Newswise — Researchers from Queen’s University Belfast have demonstrated for the first time how molecular analysis of clinical trial biopsy samples can be used to help clinicians identify the key changes that occur in an individual patient’s bowel (colorectal) tumour prior to surgery, so clinicians can better understand and treat the disease.
It is thought that this ‘personalised medicine’ approach could ultimately improve the prognosis and quality of life for bowel cancer patients.
The Queen’s led study, in collaboration with the University of Turin, University of Oxford, the University of Leeds and a number of clinical trial centres across the UK, demonstrates how personalised medicine can be successfully used to help improve outcomes in ongoing clinical trials.
For clinicians, identifying which bowel cancer patients are likely to respond to different types of treatment can be particularly challenging. Dr Philip Dunne, Senior Research Fellow from the Centre for Cancer Research and Cell Biology at Queen’s and joint senior author on the study explains: “There are approximately 1.4 million cases of bowel cancer diagnosed annually worldwide, with 41,000 cases in the UK each year.
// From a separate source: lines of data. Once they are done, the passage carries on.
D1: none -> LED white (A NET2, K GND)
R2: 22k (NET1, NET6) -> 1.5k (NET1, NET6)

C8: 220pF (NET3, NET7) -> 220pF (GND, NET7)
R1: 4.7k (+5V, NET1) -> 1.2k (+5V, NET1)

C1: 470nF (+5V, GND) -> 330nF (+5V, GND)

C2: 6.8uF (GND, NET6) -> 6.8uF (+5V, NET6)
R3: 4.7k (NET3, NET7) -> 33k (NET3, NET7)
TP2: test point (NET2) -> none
A number of treatment options are available but mortality rates remain high, with bowel cancer the second most common cause of cancer death in the UK.
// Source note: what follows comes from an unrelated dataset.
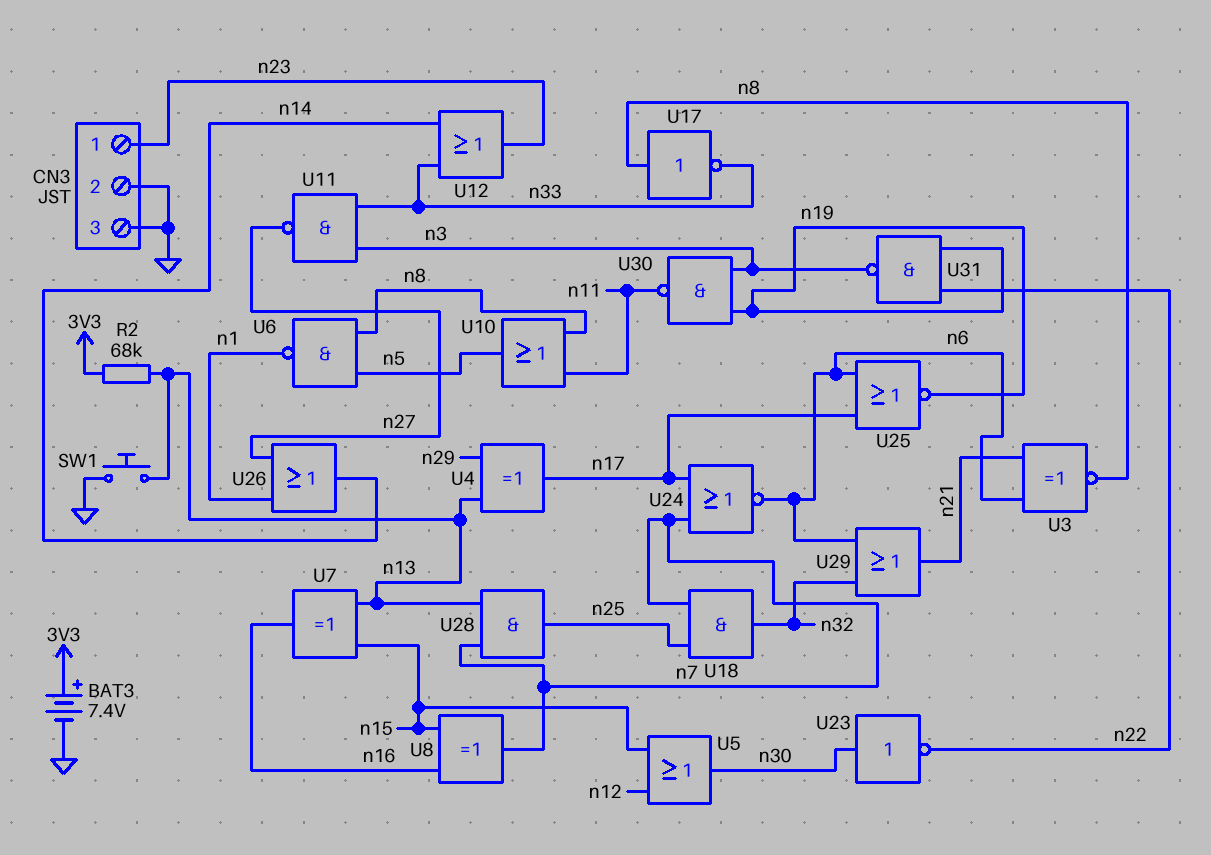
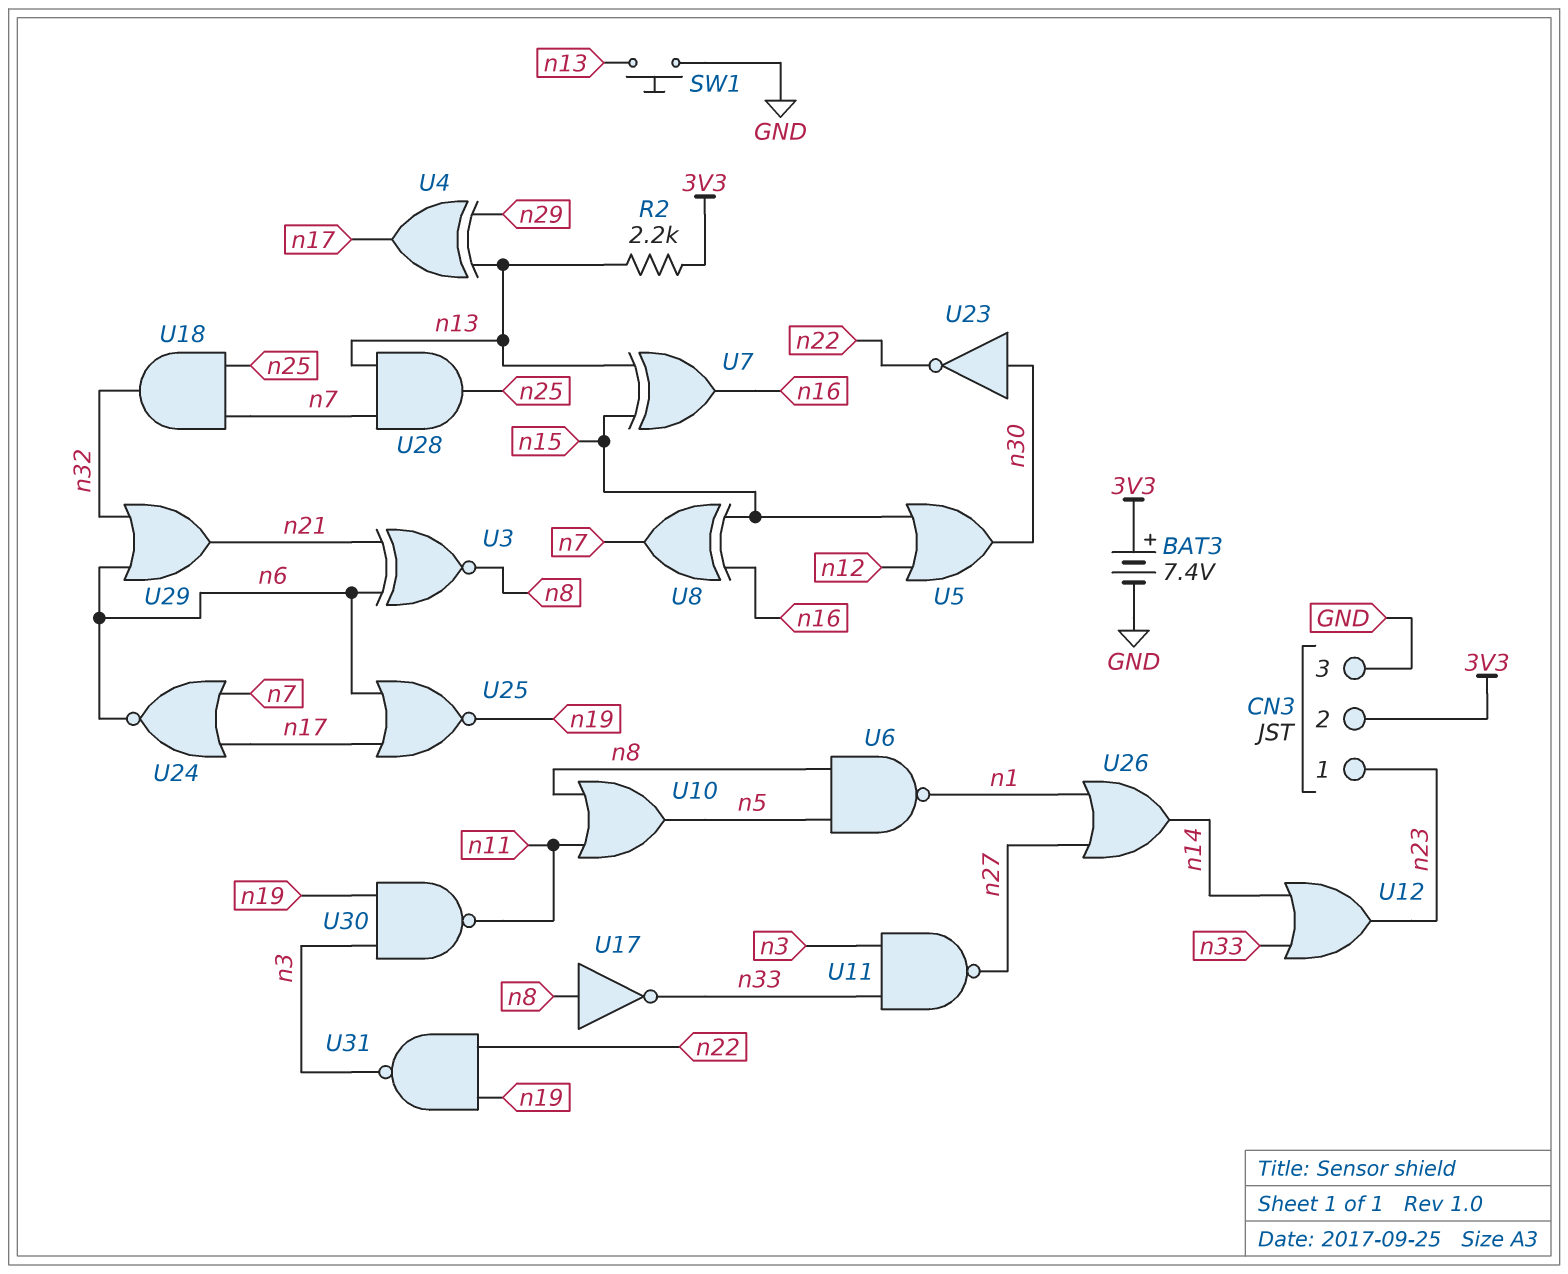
CN3 pin 2: GND -> 3V3
R2: 68k (3V3, n13) -> 2.2k (3V3, n13)

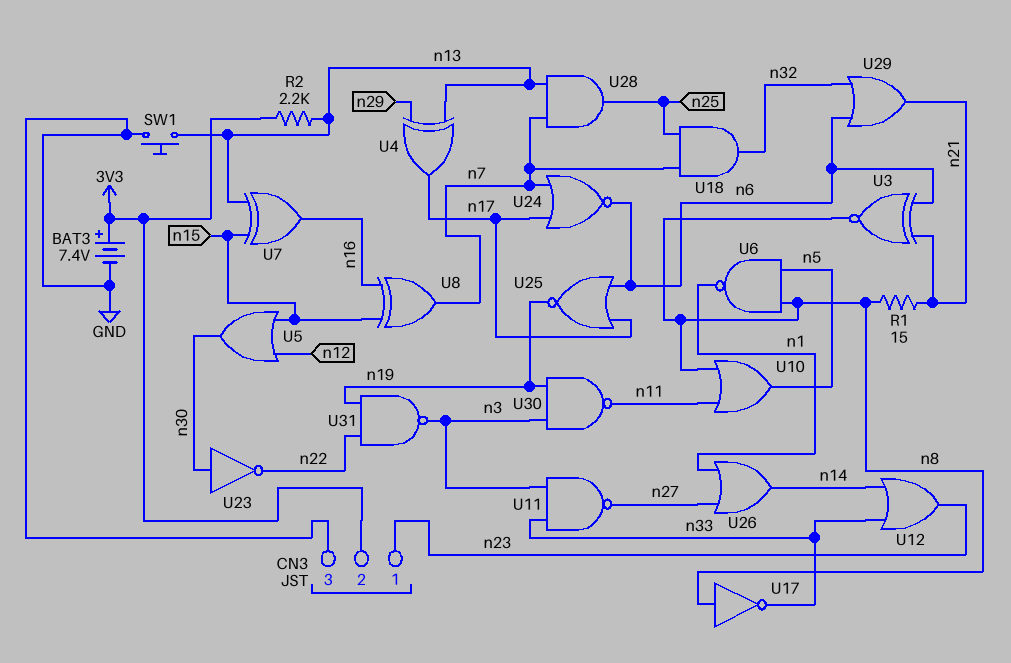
R1: none -> 15 (n8, n21)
“In order to develop better treatments for individual patients, we must first understand the biology of that person’s tumour; this is the basis of personalised medicine in cancer. Advances in molecular and genetic analysis in the past 10 years have markedly improved our biological understanding of colorectal cancer, although this increased knowledge it is yet to significantly change standard patient care. This study highlights how we can begin to use this new understanding developed in research laboratories, to identify the biology underlying an individual patient’s tumour in the clinic; the ‘bench-to-bedside’ approach.”
The research study has today (Monday 19 March) been published in the prestigious Journal of Pathology, the world’s highest ranking journal in the field of molecular pathology.
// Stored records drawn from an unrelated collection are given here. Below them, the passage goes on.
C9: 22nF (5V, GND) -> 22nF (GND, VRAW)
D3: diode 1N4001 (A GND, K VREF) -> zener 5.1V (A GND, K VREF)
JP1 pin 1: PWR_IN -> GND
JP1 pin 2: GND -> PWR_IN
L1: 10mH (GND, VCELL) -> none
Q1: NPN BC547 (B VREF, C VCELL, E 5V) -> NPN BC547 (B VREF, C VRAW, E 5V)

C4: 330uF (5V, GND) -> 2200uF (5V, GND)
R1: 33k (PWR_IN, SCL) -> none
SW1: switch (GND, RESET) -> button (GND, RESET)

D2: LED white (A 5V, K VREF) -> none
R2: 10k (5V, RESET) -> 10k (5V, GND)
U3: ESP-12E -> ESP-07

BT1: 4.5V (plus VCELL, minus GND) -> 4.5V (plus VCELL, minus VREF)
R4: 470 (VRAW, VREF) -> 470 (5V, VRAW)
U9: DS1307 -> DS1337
Matthew Alderdice, a postdoctoral fellow on the project and first author on the study added: “Although molecular analysis is routinely carried out in research laboratories from large surgically removed tumours, in current clinical practice the tissue available for clinical decision-making may be only be the initial small tumour biopsy tissue. This study highlights how a precise understanding of the genetic changes that occur within this biopsy material is crucial to both understanding and treating the disease.”
Professor Mark Lawler, Chair in Translational Cancer Genomics at Queen’s commented: “Molecular studies have indicated that a ‘one size fits all’ treatment approach for bowel cancer isn’t a viable option if we are to effectively tackle this disease. We have demonstrated the ability of molecular classification systems to stratify patients based on their molecular make-up in a series of colorectal biopsy samples obtained during a phase II clinical trial. The ultimate aim of this work is to allow patients to receive a more tailored disease management plan based on the specific biology of their tumour. Thus, we can tailor treatment to the individual patient, maximising its effectiveness while minimising potential side effects.”
This research study is part of the Stratification in Colorectal Cancer (S:CORT) consortium led by Professor Tim Maughan, from the University of Oxford and funded by a grant from the Medical Research Council (MRC) and Cancer Research UK (CRUK) as part of the MRC’s stratified medicine initiative.
Professor Tim Maughan, Professor of Clinical Oncology at the University of Oxford and Principal Lead of the S:CORT Consortium said: “This work highlights the benefit of a UK wide approach, bringing together the collective expertise within our consortium to drive new approaches to improve bowel cancer outcomes. Our S:CORT Consortium is gaining new insights into the key factors that influence bowel cancer development and its treatment and using this knowledge to maximise best treatment and quality of life for bowel cancer patients.”
S:CORT involves key partnerships with patients and patient advocacy groups. Ed Goodall, a survivor of bowel cancer and a member of S:CORT explains: “As patients, we are delighted to be involved in this work at a meaningful level, giving our opinions in relation to the scientific approaches that are undertaken within the consortium. As a citizen of Northern Ireland it is also extremely exciting to see the excellent work that is being done by researchers at Queen’s University.”
Deborah Alsina MBE, Chief Executive of Bowel Cancer UK and Beating Bowel Cancer, the UK’s leading bowel cancer charity and a partner in S:CORT, said: “We are delighted to be associated with this research. Our recent Critical Research Gaps in Colorectal Cancer Initiative highlighted the need for better research collaboration. This is an excellent example of the best UK science and clinical care in bowel cancer working together to develop innovative approaches to save more lives.”